BRASILIA (Reuters) – President Jair Bolsonaro on Tuesday criticized Brazil’s health regulator Anvisa for proposing a vaccination requirement for travelers arriving in the country to help prevent the spread of new coronavirus variants.
“Anvisa wants to close the country’s airspace now. Not again, damn it,” Bolsonaro said at a business event in Brasilia.
Anvisa last month proposed adopting a ‘vaccination passport’ for entry into Brazil, but the government has not yet decided on the matter, which Bolsonaro has repeatedly attacked.
Vaccine skepticism from Bolsonaro, who says he has not gotten a COVID-19 shot, has done little to dampen Brazilians’ eagerness to get immunized, with more than 85% of adults now fully vaccinated. However his discretion over federal policy may settle the debate on requiring vaccines for travelers.
The government had scheduled a meeting on Monday to debate the issue.

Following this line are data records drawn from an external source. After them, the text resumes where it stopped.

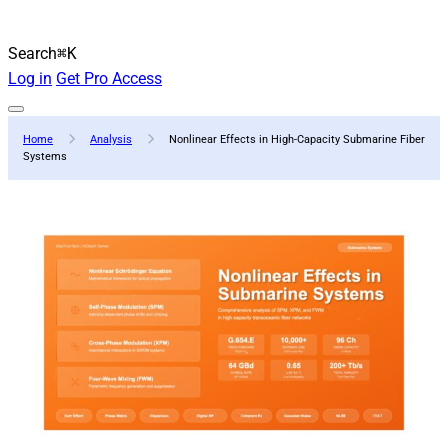
Search
⌘K
Log in
Get Pro Access
Home
Analysis
Nonlinear Effects in High-Capacity Submarine Fiber
Systems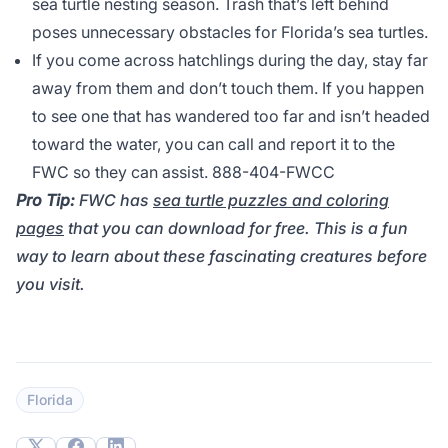
sea turtle nesting season. Trash that’s left behind
poses unnecessary obstacles for Florida’s sea turtles.
If you come across hatchlings during the day, stay far
away from them and don’t touch them. If you happen
to see one that has wandered too far and isn’t headed
toward the water, you can call and report it to the
FWC so they can assist. 888-404-FWCC
Pro Tip:
FWC has
sea turtle puzzles and coloring
pages
that you can download for free. This is a fun
way to learn about these fascinating creatures before
you visit.
Florida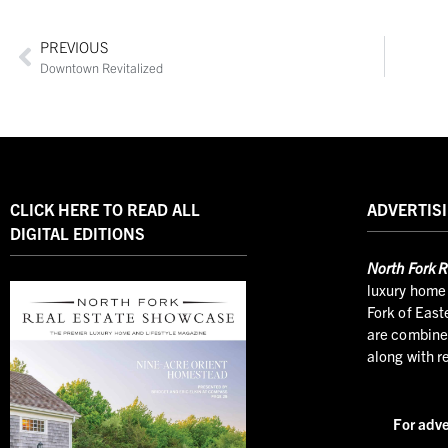
PREVIOUS
Downtown Revitalized
CLICK HERE TO READ ALL
ADVERTISI
DIGITAL EDITIONS
North
Fork R
luxury home 
Fork of East
are combined
along with r
For adve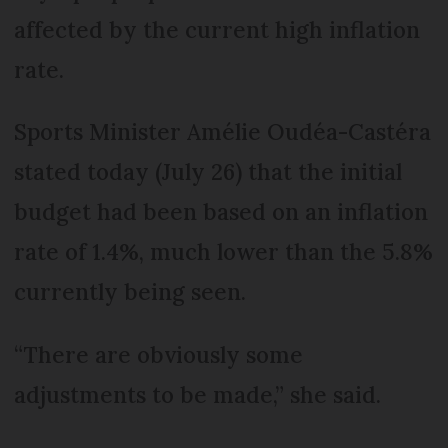
affected by the current high inflation
rate.
Sports Minister Amélie Oudéa-Castéra
stated today (July 26) that the initial
budget had been based on an inflation
rate of 1.4%, much lower than the 5.8%
currently being seen.
“There are obviously some
adjustments to be made,” she said.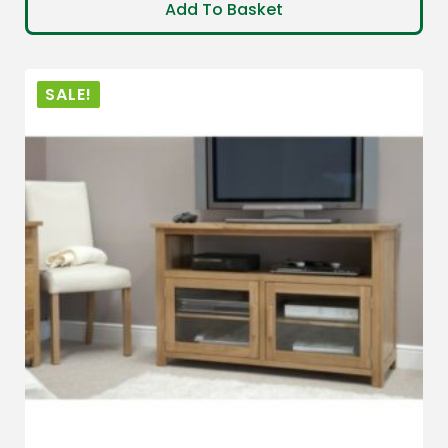
Add To Basket
SALE!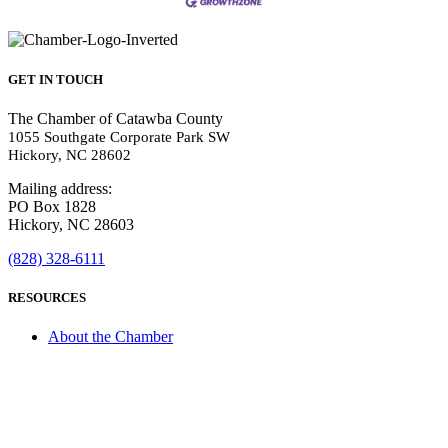
GET IN TOUCH
The Chamber of Catawba County
1055 Southgate Corporate Park SW
Hickory, NC 28602
Mailing address:
PO Box 1828
Hickory, NC 28603
(828) 328-6111
RESOURCES
About the Chamber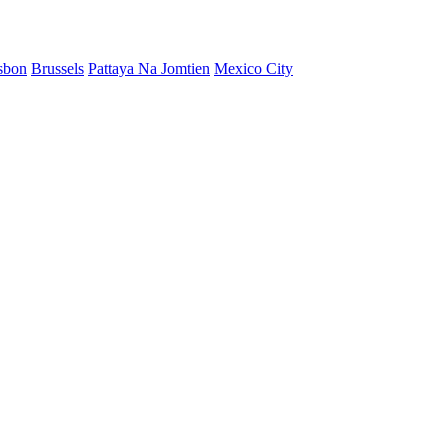
sbon
Brussels
Pattaya Na Jomtien
Mexico City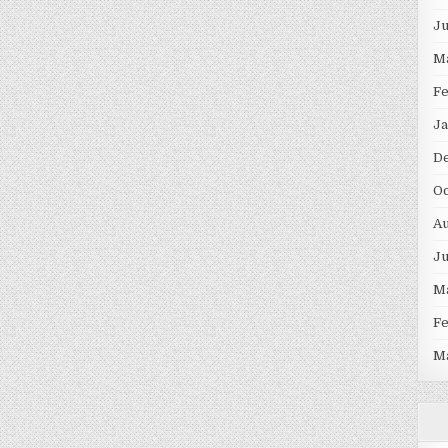
J
M
F
Ja
D
Oc
Au
J
M
F
M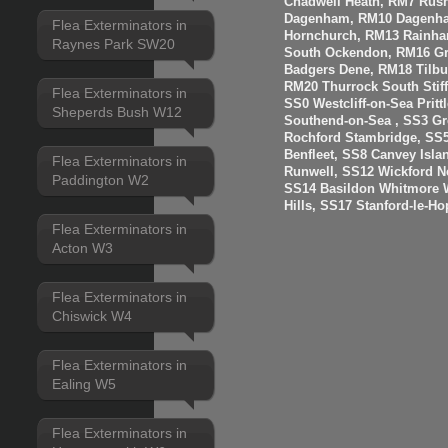
Chadwell Heath, RM7 Rus
Dagenham, RM10 Dagenha
Flea Exterminators in
Hornchurch, RM13 Rainha
Raynes Park SW20
South Ockendon, RM16 Gr
Badgers Dene, RM18 Tilbur
RM20 Thurrock South Stiff
Flea Exterminators in
SS0 Westcliff-on-Sea Prit
Sheperds Bush W12
Southend-on-Sea , SS3 Gre
Rochford Stambridge, SS5
Benfleet, SS8 Canvey Isla
Flea Exterminators in
Runwell, SS12 Wickford N
Paddington W2
SS14 Basildon Whitmore 
Hills, SS17 Stanford-le-H
Flea Exterminators in
Acton W3
Flea Exterminators in
Chiswick W4
Flea Exterminators in
Ealing W5
Flea Exterminators in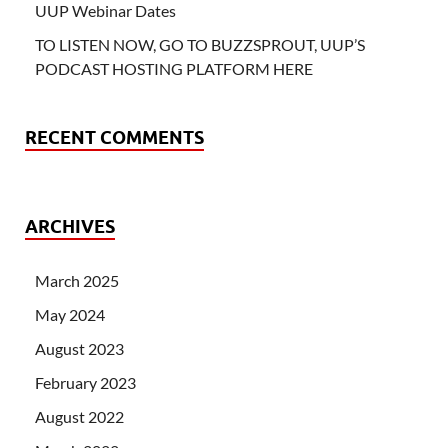
UUP Webinar Dates
TO LISTEN NOW, GO TO BUZZSPROUT, UUP’S
PODCAST HOSTING PLATFORM HERE
RECENT COMMENTS
ARCHIVES
March 2025
May 2024
August 2023
February 2023
August 2022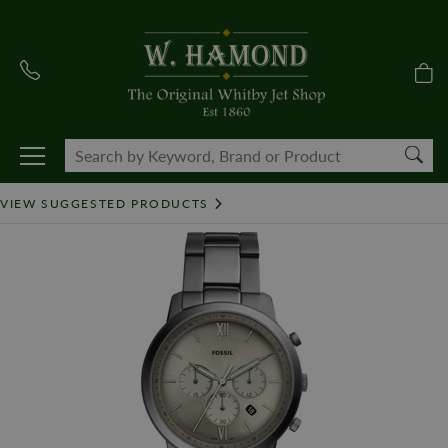
VIEW SUGGESTED PRODUCTS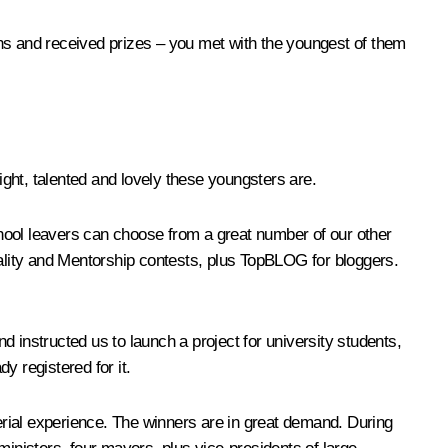
ons and received prizes – you met with the youngest of them
ght, talented and lovely these youngsters are.
School leavers can choose from a great number of our other
lity and Mentorship
contests, plus
TopBLOG
for bloggers.
d instructed us to launch a project for university students,
dy registered for it.
ial experience. The winners are in great demand. During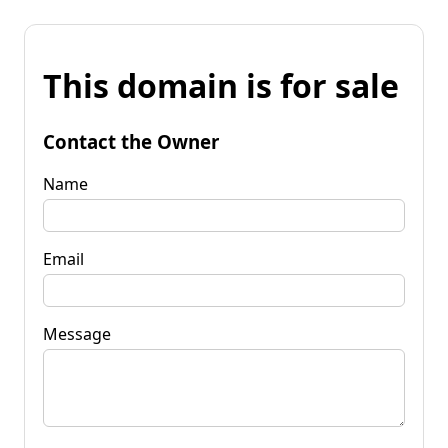
This domain is for sale
Contact the Owner
Name
Email
Message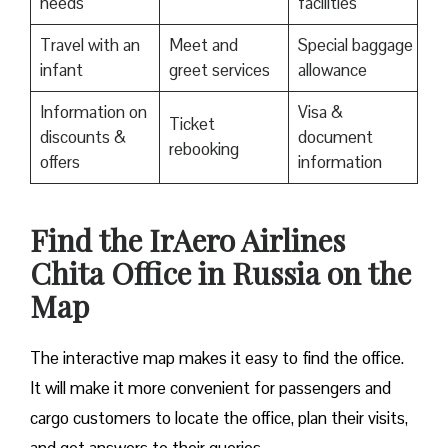
needs
facilities
Travel with an
Meet and
Special baggage
infant
greet services
allowance
Information on
Visa &
Ticket
discounts &
document
rebooking
offers
information
​Find the IrAero Airlines
Chita Office in Russia on the
Map
The interactive map makes it easy to find the office.
It will make it more convenient for passengers and
cargo customers to locate the office, plan their visits,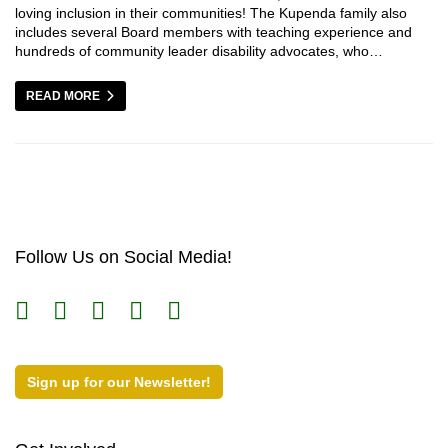
loving inclusion in their communities! The Kupenda family also
includes several Board members with teaching experience and
hundreds of community leader disability advocates, who…
READ MORE
Follow Us on Social Media!
Sign up for our Newsletter!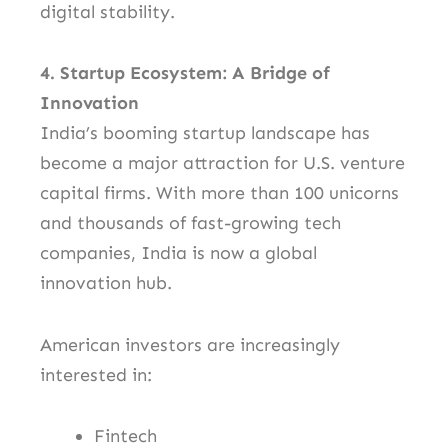
digital stability.
4. Startup Ecosystem: A Bridge of
Innovation
India’s booming startup landscape has
become a major attraction for U.S. venture
capital firms. With more than 100 unicorns
and thousands of fast-growing tech
companies, India is now a global
innovation hub.
American investors are increasingly
interested in:
Fintech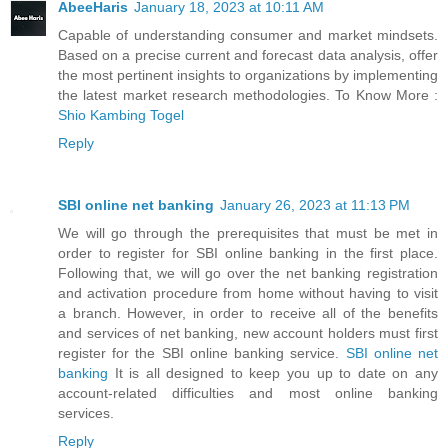
AbeeHaris
January 18, 2023 at 10:11 AM
Capable of understanding consumer and market mindsets.
Based on a precise current and forecast data analysis, offer
the most pertinent insights to organizations by implementing
the latest market research methodologies. To Know More :
Shio Kambing Togel
Reply
SBI online net banking
January 26, 2023 at 11:13 PM
We will go through the prerequisites that must be met in
order to register for SBI online banking in the first place.
Following that, we will go over the net banking registration
and activation procedure from home without having to visit
a branch. However, in order to receive all of the benefits
and services of net banking, new account holders must first
register for the SBI online banking service.
SBI online net
banking
It is all designed to keep you up to date on any
account-related difficulties and most online banking
services.
Reply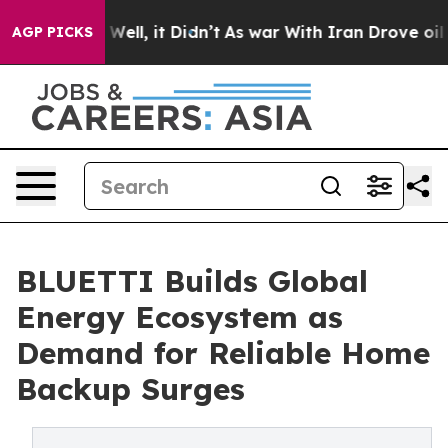
0%. Well, it Didn’t
As war With Iran Drove oil Prices
AGP PICKS
BLUETTI Builds Global
Energy Ecosystem as
Demand for Reliable Home
Backup Surges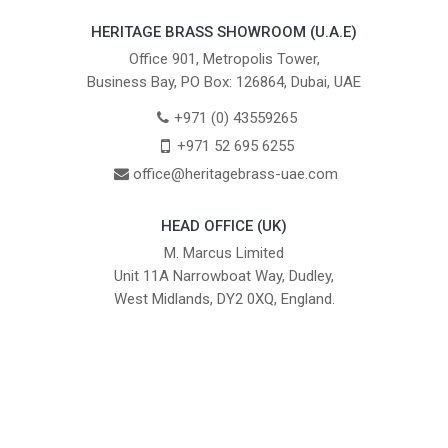
HERITAGE BRASS SHOWROOM (U.A.E)
Office 901, Metropolis Tower,
Business Bay, PO Box: 126864, Dubai, UAE
+971 (0) 43559265
+971 52 695 6255
office@heritagebrass-uae.com
HEAD OFFICE (UK)
M. Marcus Limited
Unit 11A Narrowboat Way, Dudley,
West Midlands, DY2 0XQ, England.
British Institute of Interior Design -
We comply with the requirements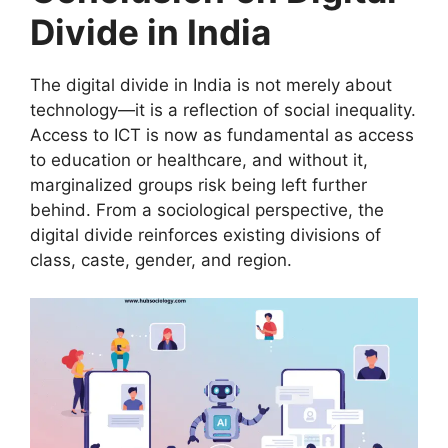
Divide in India
The digital divide in India is not merely about
technology—it is a reflection of social inequality.
Access to ICT is now as fundamental as access
to education or healthcare, and without it,
marginalized groups risk being left further
behind. From a sociological perspective, the
digital divide reinforces existing divisions of
class, caste, gender, and region.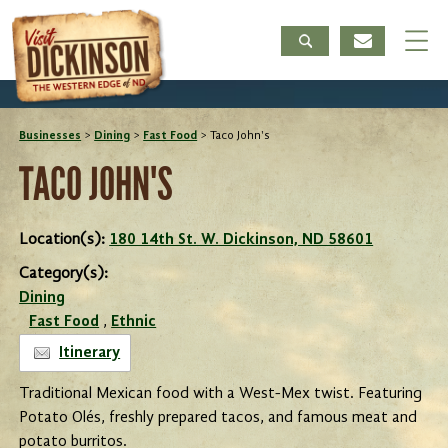
Businesses
>
Dining
>
Fast Food
>
Taco John's
TACO JOHN'S
Location(s):
180 14th St. W. Dickinson, ND 58601
Category(s):
Dining
Fast Food
,
Ethnic
Itinerary
Traditional Mexican food with a West-Mex twist. Featuring
Potato Olés, freshly prepared tacos, and famous meat and
potato burritos.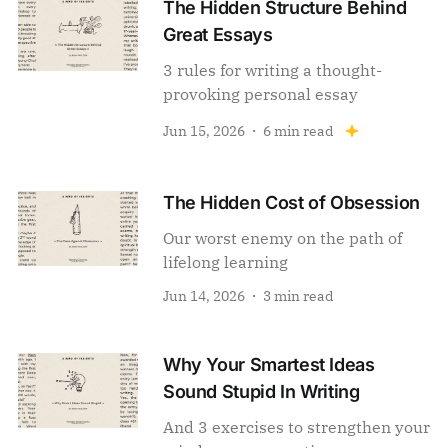
The Hidden Structure Behind
Great Essays
3 rules for writing a thought-
provoking personal essay
Jun 15, 2026
6 min read
The Hidden Cost of Obsession
Our worst enemy on the path of
lifelong learning
Jun 14, 2026
3 min read
Why Your Smartest Ideas
Sound Stupid In Writing
And 3 exercises to strengthen your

It was canceled after the Supreme Court gave 48 hours for the executive branch to explain why the vaccination passport has not yet been adopted.
Last week, at the suggestion of Anvisa, the government suspended flights from six countries in southern Africa, where the new, fast-spreading Omicron variant of the coronavirus was identified.
Bolsonaro repeated his criticism of COVID-19 vaccines on Tuesday, saying vaccinated people can still be infected, spread the coronavirus and die from COVID-19. He also minimized the new variant, saying there are “thousands of viruses” and the pandemic was ending.
While much is still not known about Omicron, unvaccinated people account for the vast majority of severe COVID-19 cases and deaths.
More than 600,000 Brazilians have died of COVID-19, the highest death toll outside of the United States, as critics have blasted Bolsonaro for playing down the severity of the virus, fighting lockdowns and slowing the acquisition of vaccines.